How To Engage Managers To Measure Performance

by Stacey Barr

It’s always going to be harder, longer and more painful to embed good performance measurement into an organisation if we don’t engage managers to measure performance and champion the effort.

The word yes written on blackboard being held by a businessman. Credit: https://www.istockphoto.com/portfolio/Motortion

Sure, we can get some initial traction by introducing performance measurement here and there, without active management support. For example, we might assist a team in measuring the impact of a project. Or to solve a known problem in their processes. Or to demonstrate the impact they create for the budget they’re allocated.

But truly embedding performance measurement, as an accepted and valued part of doing business, is an uphill battle if we don’t have active management support.

You’d already appreciate that performance measures’ power is helping us to know. Helping us to know objectively and confidently what is really happening with our business performance, so we can stop wasting time and effort doing the wrong stuff. Performance measures show us what we can’t see just by looking around.

Do your cagey managers appreciate this power of KPIs, too? We can’t expect them to give any support to our measurement efforts unless they do. They’re busy. They’re accountable to the leaders above them. They’re personally responsible for what happens in the teams they manage. They really must see the benefit of better performance measurement if they’re ever going to give their time and energy to support it.

Here are three tips to strike up a chat that might just plant the seeds for your managers to see measurement as a fertile idea:

Tip #1: Ask your manager if there’s a problem that’s bugging them.

If it’s not already obvious to you, directly ask your manager what is one of the biggest problems or challenges they haven’t yet found a solution for. The sticky problems that keep us awake at night are usually the problems we will give time and effort to, if we can see a solution.

And once you know the problem, then ask them something like this:

“Is there something you don’t know yet, that if you did know it, you’d be able to do something about this problem?”

Alana was the general manager of a medical practice. One problem keeping her up at night was the constant stream of complaints from patients about how long it takes to get an appointment with a doctor. What she didn’t know, but wished she could, was how often this was due to patients being unable to get through to making a booking, versus how often doctors just weren’t available. Both of these things could be measured.

Tip #2: Ask your manager which areas of the division they want to understand better.

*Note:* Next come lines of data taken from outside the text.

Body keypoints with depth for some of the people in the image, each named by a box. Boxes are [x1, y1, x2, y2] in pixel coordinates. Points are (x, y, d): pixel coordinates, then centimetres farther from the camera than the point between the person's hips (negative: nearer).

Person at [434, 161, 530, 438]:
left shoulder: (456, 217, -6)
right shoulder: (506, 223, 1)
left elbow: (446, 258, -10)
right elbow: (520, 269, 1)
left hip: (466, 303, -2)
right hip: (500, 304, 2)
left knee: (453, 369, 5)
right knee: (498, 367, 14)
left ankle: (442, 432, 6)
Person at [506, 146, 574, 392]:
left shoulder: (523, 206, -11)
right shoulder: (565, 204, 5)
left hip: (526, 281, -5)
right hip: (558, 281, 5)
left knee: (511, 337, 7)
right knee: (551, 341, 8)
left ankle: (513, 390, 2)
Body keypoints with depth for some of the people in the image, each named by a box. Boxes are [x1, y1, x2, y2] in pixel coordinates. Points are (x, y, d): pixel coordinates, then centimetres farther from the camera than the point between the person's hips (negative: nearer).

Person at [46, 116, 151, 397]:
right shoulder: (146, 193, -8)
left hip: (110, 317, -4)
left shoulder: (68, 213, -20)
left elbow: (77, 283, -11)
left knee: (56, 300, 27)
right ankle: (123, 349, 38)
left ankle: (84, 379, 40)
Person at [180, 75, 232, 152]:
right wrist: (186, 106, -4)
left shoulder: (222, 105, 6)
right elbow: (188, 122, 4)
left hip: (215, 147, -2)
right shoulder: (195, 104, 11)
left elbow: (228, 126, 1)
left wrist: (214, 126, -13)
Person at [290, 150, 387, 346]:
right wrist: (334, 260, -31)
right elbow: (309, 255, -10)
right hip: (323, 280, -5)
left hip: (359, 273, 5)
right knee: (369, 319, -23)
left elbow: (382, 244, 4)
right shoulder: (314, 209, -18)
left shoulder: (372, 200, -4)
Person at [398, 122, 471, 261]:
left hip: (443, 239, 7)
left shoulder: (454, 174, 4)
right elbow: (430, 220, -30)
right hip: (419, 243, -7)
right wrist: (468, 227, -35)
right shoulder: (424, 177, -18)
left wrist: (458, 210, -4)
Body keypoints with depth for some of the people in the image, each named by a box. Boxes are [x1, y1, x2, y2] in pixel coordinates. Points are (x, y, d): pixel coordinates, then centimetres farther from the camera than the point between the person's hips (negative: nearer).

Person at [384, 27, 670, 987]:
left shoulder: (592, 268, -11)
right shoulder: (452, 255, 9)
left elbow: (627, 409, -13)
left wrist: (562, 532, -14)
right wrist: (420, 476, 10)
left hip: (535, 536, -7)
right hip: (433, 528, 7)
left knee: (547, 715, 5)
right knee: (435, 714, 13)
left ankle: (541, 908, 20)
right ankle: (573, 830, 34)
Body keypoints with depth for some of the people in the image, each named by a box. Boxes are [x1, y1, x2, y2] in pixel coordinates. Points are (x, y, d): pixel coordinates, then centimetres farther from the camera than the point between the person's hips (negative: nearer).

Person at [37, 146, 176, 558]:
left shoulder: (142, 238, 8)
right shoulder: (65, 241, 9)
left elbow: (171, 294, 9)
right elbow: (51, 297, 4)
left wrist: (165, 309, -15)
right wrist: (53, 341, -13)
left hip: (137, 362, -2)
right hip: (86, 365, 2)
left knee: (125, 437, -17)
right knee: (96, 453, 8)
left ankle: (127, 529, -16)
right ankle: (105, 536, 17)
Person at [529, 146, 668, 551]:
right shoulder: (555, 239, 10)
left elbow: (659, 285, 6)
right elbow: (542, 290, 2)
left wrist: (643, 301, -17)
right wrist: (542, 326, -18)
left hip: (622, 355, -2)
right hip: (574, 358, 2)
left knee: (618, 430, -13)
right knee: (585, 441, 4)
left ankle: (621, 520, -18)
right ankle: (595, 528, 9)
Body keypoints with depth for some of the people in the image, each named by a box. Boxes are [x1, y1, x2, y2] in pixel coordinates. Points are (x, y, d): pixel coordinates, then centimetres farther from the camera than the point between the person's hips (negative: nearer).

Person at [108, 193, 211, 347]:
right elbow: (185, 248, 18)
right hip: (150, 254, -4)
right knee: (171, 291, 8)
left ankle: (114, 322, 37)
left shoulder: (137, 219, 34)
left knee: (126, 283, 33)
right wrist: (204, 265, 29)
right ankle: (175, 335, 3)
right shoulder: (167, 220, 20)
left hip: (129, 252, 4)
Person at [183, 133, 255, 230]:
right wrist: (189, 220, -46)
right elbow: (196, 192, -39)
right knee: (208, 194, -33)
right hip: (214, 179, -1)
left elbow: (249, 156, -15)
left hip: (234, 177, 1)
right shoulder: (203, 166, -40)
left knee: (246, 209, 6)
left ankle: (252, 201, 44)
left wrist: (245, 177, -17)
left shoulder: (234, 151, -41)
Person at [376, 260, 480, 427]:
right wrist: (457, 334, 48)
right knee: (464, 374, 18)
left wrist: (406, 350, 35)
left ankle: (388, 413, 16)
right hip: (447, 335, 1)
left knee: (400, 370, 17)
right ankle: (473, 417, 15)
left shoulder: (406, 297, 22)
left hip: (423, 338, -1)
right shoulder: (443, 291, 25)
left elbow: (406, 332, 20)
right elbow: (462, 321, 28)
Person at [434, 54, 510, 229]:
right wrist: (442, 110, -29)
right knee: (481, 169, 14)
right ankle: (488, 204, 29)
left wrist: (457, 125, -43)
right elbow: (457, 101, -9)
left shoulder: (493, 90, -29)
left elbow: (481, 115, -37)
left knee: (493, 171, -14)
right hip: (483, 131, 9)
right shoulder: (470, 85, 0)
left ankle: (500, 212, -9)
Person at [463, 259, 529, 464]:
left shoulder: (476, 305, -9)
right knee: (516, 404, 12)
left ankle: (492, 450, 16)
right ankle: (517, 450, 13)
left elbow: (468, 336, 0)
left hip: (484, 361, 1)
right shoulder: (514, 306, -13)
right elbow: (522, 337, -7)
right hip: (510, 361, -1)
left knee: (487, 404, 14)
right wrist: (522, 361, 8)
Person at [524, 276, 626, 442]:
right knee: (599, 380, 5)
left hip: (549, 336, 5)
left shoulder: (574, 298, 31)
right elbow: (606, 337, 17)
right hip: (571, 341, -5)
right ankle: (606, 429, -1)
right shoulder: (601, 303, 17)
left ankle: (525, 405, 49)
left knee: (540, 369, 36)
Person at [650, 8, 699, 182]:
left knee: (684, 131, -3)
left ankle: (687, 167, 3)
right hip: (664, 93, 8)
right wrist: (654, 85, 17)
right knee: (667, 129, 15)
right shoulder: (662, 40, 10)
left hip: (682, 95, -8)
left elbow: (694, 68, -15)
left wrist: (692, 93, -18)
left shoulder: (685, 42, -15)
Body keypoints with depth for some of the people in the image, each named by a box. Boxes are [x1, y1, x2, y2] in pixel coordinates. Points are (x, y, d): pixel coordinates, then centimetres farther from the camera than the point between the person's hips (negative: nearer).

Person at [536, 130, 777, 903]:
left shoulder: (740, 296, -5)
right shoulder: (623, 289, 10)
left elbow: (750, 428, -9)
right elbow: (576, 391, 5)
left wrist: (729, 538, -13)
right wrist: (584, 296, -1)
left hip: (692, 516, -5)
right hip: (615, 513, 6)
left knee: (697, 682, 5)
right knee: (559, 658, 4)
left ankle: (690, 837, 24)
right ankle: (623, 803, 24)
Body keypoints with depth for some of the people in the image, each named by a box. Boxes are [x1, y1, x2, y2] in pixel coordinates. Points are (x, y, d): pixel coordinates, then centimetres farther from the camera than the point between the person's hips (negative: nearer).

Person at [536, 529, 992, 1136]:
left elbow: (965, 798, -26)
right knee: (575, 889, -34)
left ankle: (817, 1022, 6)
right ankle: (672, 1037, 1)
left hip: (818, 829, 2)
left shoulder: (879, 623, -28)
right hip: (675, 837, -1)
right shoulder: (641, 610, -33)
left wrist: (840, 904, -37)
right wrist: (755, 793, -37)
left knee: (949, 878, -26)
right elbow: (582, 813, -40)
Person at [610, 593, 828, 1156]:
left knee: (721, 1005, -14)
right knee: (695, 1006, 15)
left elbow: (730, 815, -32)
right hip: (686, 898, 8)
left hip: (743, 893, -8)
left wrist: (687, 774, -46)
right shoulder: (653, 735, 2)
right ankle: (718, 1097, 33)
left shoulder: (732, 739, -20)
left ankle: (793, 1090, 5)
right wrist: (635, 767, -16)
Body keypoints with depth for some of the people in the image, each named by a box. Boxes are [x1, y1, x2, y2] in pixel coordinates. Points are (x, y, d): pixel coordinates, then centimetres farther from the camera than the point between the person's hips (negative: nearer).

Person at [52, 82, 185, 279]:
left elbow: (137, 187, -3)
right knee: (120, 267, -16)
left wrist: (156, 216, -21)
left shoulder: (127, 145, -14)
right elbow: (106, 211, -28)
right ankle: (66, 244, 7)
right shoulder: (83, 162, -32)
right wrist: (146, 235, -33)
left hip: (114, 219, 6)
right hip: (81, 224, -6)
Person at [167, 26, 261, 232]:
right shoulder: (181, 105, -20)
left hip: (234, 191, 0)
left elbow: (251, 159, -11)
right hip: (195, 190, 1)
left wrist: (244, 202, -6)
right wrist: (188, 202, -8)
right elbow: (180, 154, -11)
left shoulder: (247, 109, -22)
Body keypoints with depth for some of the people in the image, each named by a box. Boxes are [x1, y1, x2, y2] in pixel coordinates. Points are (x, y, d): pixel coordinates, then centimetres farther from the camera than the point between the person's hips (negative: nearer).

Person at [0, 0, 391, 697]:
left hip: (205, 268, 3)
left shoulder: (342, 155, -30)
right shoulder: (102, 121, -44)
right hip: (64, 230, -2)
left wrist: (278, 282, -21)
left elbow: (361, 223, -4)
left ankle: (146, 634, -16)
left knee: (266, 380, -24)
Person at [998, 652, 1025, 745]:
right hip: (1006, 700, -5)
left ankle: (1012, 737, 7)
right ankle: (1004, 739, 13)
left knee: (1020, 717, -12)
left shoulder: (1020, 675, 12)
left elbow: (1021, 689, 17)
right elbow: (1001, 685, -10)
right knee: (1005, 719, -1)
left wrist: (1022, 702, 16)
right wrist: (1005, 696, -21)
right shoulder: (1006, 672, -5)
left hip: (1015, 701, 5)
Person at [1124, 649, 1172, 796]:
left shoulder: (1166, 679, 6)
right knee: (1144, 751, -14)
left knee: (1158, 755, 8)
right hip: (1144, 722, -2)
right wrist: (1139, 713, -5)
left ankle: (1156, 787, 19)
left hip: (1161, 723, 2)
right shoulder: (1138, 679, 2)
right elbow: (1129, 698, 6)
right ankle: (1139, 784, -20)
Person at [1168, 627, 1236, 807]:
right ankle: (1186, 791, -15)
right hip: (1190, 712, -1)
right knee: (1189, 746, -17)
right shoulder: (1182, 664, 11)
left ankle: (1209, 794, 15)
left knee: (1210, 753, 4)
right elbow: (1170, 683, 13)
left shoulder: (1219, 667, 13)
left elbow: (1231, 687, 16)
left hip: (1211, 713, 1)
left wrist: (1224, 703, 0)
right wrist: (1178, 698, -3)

Ask your manager a question like this one, to get a handle on what matters most to them about managing their division of the business:

“If you had more time to walk around and find out how our division is really performing, what would you want to look for first?”

Our medical practice manager, Alana, had a hunch that part of the problem with patients complaining was that her staff weren’t keeping up with managing the doctors’ roster and the booking system. She was curious to be a fly on the wall in the clinic reception, to just see how staff time is spent. Of course, it would be much less threatening for everyone if the team began tracking how much time different tasks were taking and how many tasks were not getting done, so they could all learn where the bottlenecks were.

Tip #3: Ask your manager if they’re struggling to prove anything to stakeholders.

It might be a bit touchy to directly ask if your manager is getting any pressure to validate their actions or performance to their own managers or stakeholders. Be gentle as you try something like this:

“Do we have any stakeholders that are putting some unfair pressure on us to perform better?”

Alana often felt pressure from the doctors who weren’t getting enough bookings. She’d always felt defensive, explaining that staff were under constant stress from too much work and booking systems that weren’t efficient enough. But with a few measures like staff workload, calls answered first time, percentage of doctor capacity booked, and appointment lead time, Alana could involve doctors and staff in finding a solution that could make the whole system flow better.

It’s about solving problems, not measuring for measurement’s sake.

Can you see that the key to engaging managers to measure better is to focus on what is relevant to them now, and not focus on measures? Better performance measures are information that gives everyone a more objective and confident understanding of the problem we want to solve. And measures can remove the need for any personal hearsay or opinion, which usually only leads to progress-stifling debates.

Of course, try variations on these ideas. But the important thing is to try. With a compassionate and helpful intention, you have more influence than you might think!